他们夫妻结婚几年,一直生不出孩子,去了大城市看医生,做检查,得知他不育。
几年里,钱也花了,药也喝了,去各地拜佛求神,喝了各种调养的土方子都没用。
快四十的时候,他们就放弃了,也是在这时候领养了陆准。
简念问:“那他亲生母亲呢?”
“这我们了解的也不多。”
陆志盛叹了口气:“只知道他妈给人当小,孩子生了,人家那边又不愿意要,就丢了。我和凤觉得也算是个积德的事,就带回去了。”

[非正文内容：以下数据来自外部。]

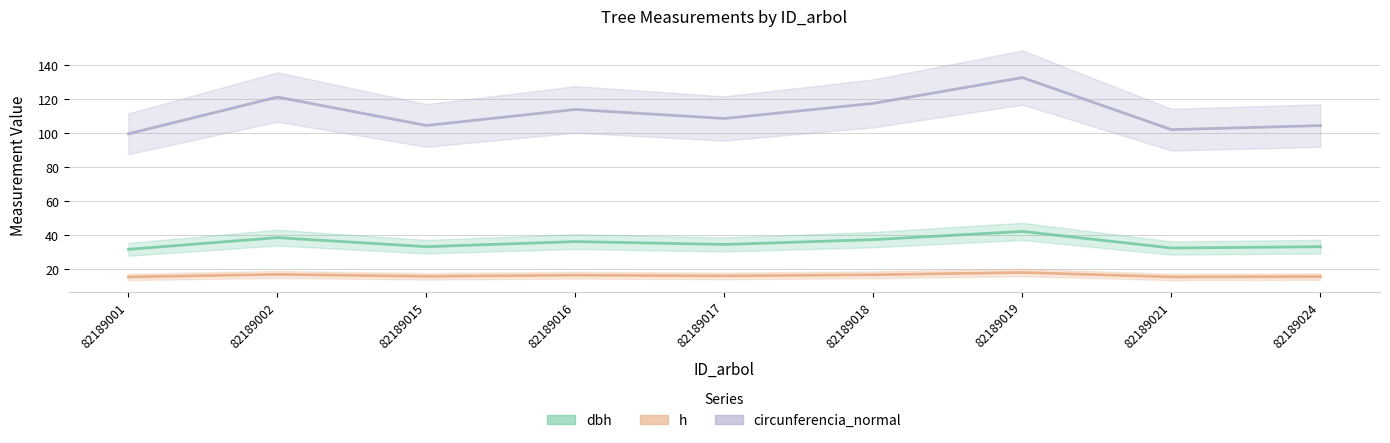

What is the difference between the circunferencia_normal values at 82189019 and 82189018?

15.2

简念抿紧了唇,心里已经大概知道了答案,但还是问:“那为什么他和你们关系不好?”
陆志盛面露一点窘迫,“后面过了没多久,凤就怀了小飞。”
他指腹不自然地搓了搓,“我们就忽略了他一点。”
忽略了一点……
他说的这话,简念没有半分相信,离开陆家后,到了还开着的小卖部那里,放下几百块钱,问了一遍。
正擦着桌子的女人看她一眼,收了钱,嗤笑一声:“还积德呢?也不怕遭雷劈。”
“我见过那孩子,以前那个时候他们还穷的很,那屋头还没盖房子,他们房间不够住,就在后院搭了个板跟羊棚挨着,就让他那么睡。”